6X Crucial P310 4TB SSDs, running ZFS1 for more than one month.
What does this error mean?
LONG S.M.A.R.T. Test Logs: nvme0n1
smartctl failed for disk nvme0n1:
smartctl 7.4 2023-08-01 r5530 [x86_64-linux-6.12.15-production+truenas] (local build)
Copyright (C) 2002-23, Bruce Allen, Christian Franke, www.smartmontools.org
It’s always very helpful if you can share details about your setup ; whether TrueNAS is running bare-metal or under a hypervisor, and how the drives are connected (motherboard ports, PCIe HBA, USB enclosure, port multipliers, bifurcation setups, etc.).
This information can help to identify the root cause faster.
Regarding your SMART error:
Seems to mean that smartctl cannot send native NVMe admin commands to the drive.
This can happen when the NVMe is not directly exposed to the OS, such as:
the system is running inside a VM without full NVMe passthrough
the NVMe is behind a RAID/HBA that abstracts the device
the NVMe is inside a USB enclosure
a driver/compatibility issue prevents direct NVMe access
I think, this does not necessarily mean the drive is failing, but seems to indicate a limitation of the way the device is connected.

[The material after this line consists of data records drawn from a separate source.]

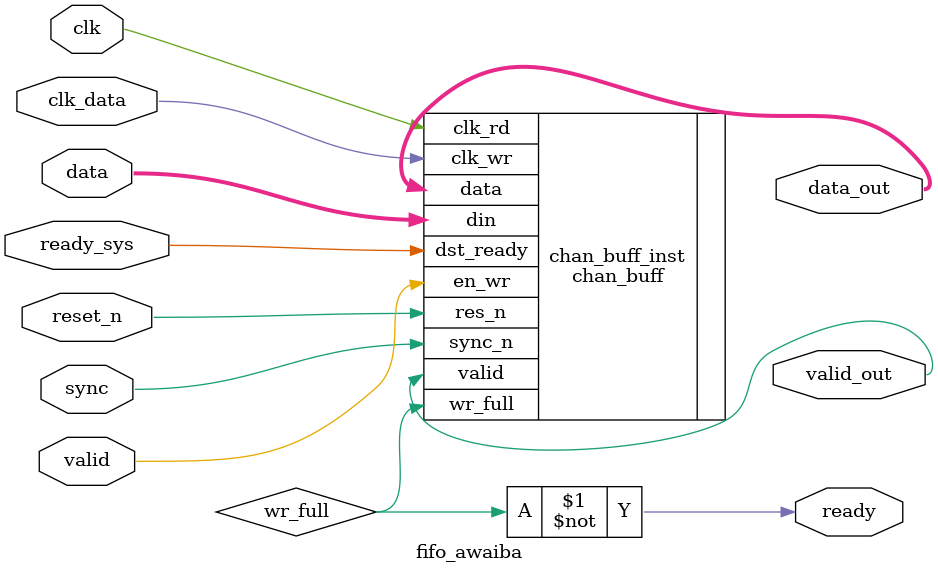
<source format=v>
module fifo_awaiba(
//external interface
	clk_data,	//data clock from connector
	data,		//13 bit data from connector
	ready,		//ready to connector
	valid,		//valid from connector
//system interface
	clk,		//data clock from system (125 MHz)
	reset_n,	//system reset
	sync,		//sync from system
	data_out,	//output data to system
	valid_out,	//valid to system
	ready_sys	//ready from system
);

input			clk_data;
input	[12:0]	data;
output			ready;
input			valid;
input			clk;
input			reset_n;
input			sync;
output	[12:0]	data_out;
output			valid_out;
input			ready_sys;

wire	wr_full;

assign	ready = ~wr_full;

chan_buff chan_buff_inst(
	.sync_n(sync),
	.res_n(reset_n),
	.clk_wr(clk_data),
	.en_wr(valid),
	.din(data),
	.wr_full(wr_full),
	.dst_ready(ready_sys),
	.clk_rd(clk),
	.valid(valid_out),
	.data(data_out)
);



endmodule
</source>
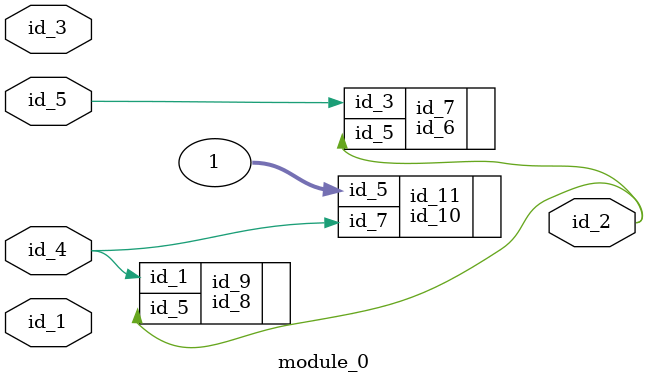
<source format=v>
module module_0 (
    id_1,
    id_2,
    id_3,
    id_4,
    id_5
);
  input id_5;
  input id_4;
  input id_3;
  output id_2;
  input id_1;
  id_6 id_7 (
      .id_5(id_2),
      .id_3(id_5)
  );
  id_8 id_9 (
      .id_5(id_2),
      .id_1(id_3),
      .id_1(id_4)
  );
  id_10 id_11 (
      .id_7(id_4),
      .id_5(1)
  );
endmodule

</source>
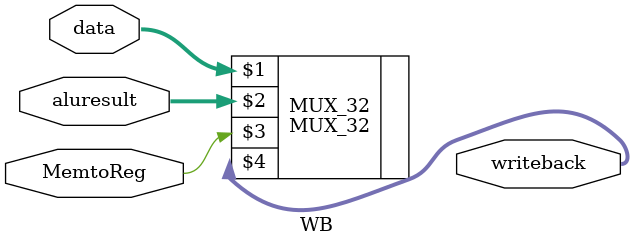
<source format=v>
`timescale 1ns / 1ps


module WB(
    input   [31:0]data,
    input   [31:0]aluresult,
    input   MemtoReg,
    output  [31:0]writeback
    );

    MUX_32 MUX_32(data[31:0],aluresult[31:0],MemtoReg,writeback);
endmodule

</source>
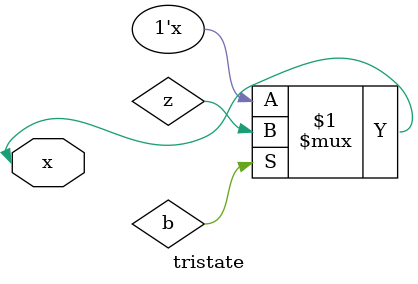
<source format=v>
module tristate(x);
	inout x;
	wire z;
	wire b;

	assign x = b ? z : 1'BZ;
endmodule

</source>
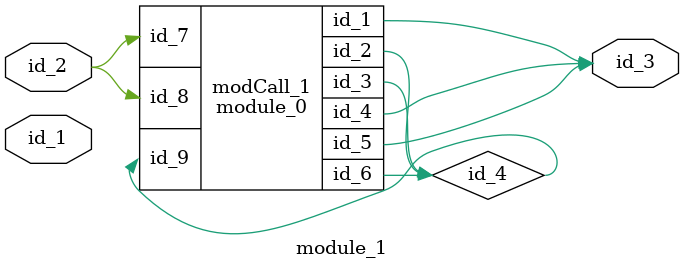
<source format=v>
module module_0 (
    id_1,
    id_2,
    id_3,
    id_4,
    id_5,
    id_6,
    id_7,
    id_8,
    id_9
);
  input wire id_9;
  input wire id_8;
  input wire id_7;
  inout wire id_6;
  output wire id_5;
  output wire id_4;
  inout wire id_3;
  inout wire id_2;
  output wire id_1;
  assign id_2 = id_6;
endmodule
module module_1 (
    id_1,
    id_2,
    id_3
);
  output wire id_3;
  input wire id_2;
  input wire id_1;
  wire id_4;
  module_0 modCall_1 (
      id_3,
      id_4,
      id_4,
      id_3,
      id_3,
      id_4,
      id_2,
      id_2,
      id_4
  );
  wire id_5, id_6, id_7;
endmodule

</source>
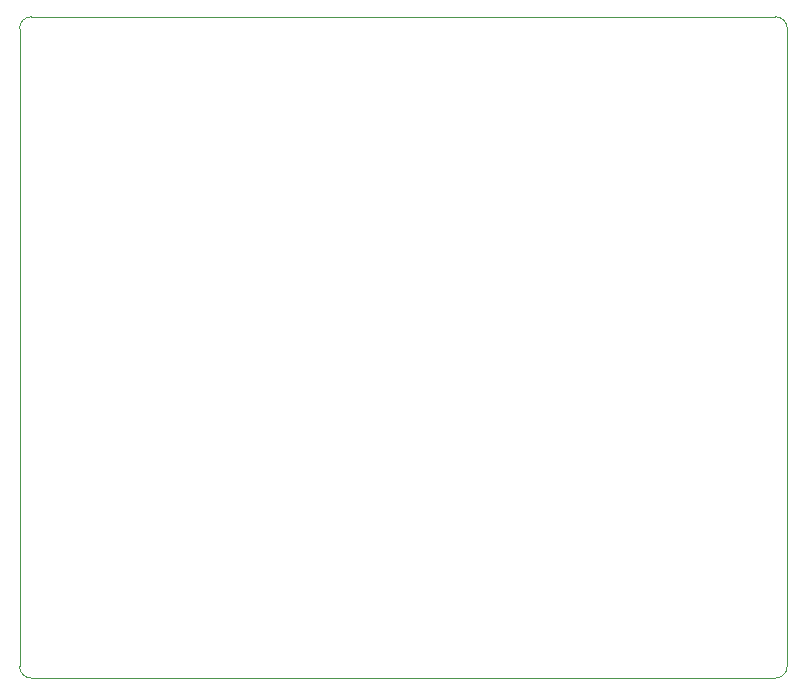
<source format=gm1>
%TF.GenerationSoftware,KiCad,Pcbnew,(5.1.8)-1*%
%TF.CreationDate,2021-11-16T20:14:35+01:00*%
%TF.ProjectId,radioberry-juice,72616469-6f62-4657-9272-792d6a756963,rev?*%
%TF.SameCoordinates,Original*%
%TF.FileFunction,Profile,NP*%
%FSLAX46Y46*%
G04 Gerber Fmt 4.6, Leading zero omitted, Abs format (unit mm)*
G04 Created by KiCad (PCBNEW (5.1.8)-1) date 2021-11-16 20:14:35*
%MOMM*%
%LPD*%
G01*
G04 APERTURE LIST*
%TA.AperFunction,Profile*%
%ADD10C,0.050000*%
%TD*%
G04 APERTURE END LIST*
D10*
X91000000Y-127000000D02*
G75*
G02*
X90000000Y-126000000I0J1000000D01*
G01*
X90000000Y-72000000D02*
G75*
G02*
X91000000Y-71000000I1000000J0D01*
G01*
X154000000Y-71000000D02*
G75*
G02*
X155000000Y-72000000I0J-1000000D01*
G01*
X155000000Y-126000000D02*
G75*
G02*
X154000000Y-127000000I-1000000J0D01*
G01*
X90000000Y-72000000D02*
X90000000Y-126000000D01*
X154000000Y-71000000D02*
X91000000Y-71000000D01*
X155000000Y-126000000D02*
X155000000Y-72000000D01*
X91000000Y-127000000D02*
X154000000Y-127000000D01*
M02*

</source>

If you can share more specific your hardware / software and attachment method, people here maybe can give more accurate guidance.
EDIT: typical typo…
bad spellers of the World: UNTIE !
The Beelink is a very compact device, and the 6 NVMe slots are most likely connected through one or more PCIe switches/expanders. Compact designs like this can cause hardware-level problems that show up in TrueNAS as disk dropouts or SMART errors.
Six Crucial P310 SSDs can also generate a lot of heat, and thermal throttling or even brief thermal shutdowns can make a drive disappear for a moment.
Power-rail limits (3.3V spikes) are another possibility in such a small system.
According to your screenshots all drives are currently online.
like @Fleshmauler mentioned, can you access SMART data from the other NVMe devices via smartctl?
To see what ZFS thinks happened, run:
zpool status -v Pool_6SSDs_x_4TB
AFAIK TrueNAS does not clear the degraded state automatically, so after verifying everything looks healthy, you can try to reset the error counters with:
zpool clear Pool_6SSDs_x_4TB
What’s odd is that the device ran fine for about a month. That usually points to an intermittent thermal or power issue that appears only under certain workloads or temperatures.
Could happen again…
EDIT:
Sorry… I looked at the screenshot again and I can see that nvme0n1 is marked as “removed.”
The first thing you should try is simply bringing the drive back online, ideally through the GUI
If the system still detects the NVMe device, this should reattach it to the pool and start a resilver. If the “Online” option does not appear, the disk may not be detected at the hardware level, which would point to a different issue…(maybe with the disk itself)
This “may” be part of the problem. I understand the company was replacing those units that had power issues. This could be your issue, but I do not have one of these devices so I can’t really say.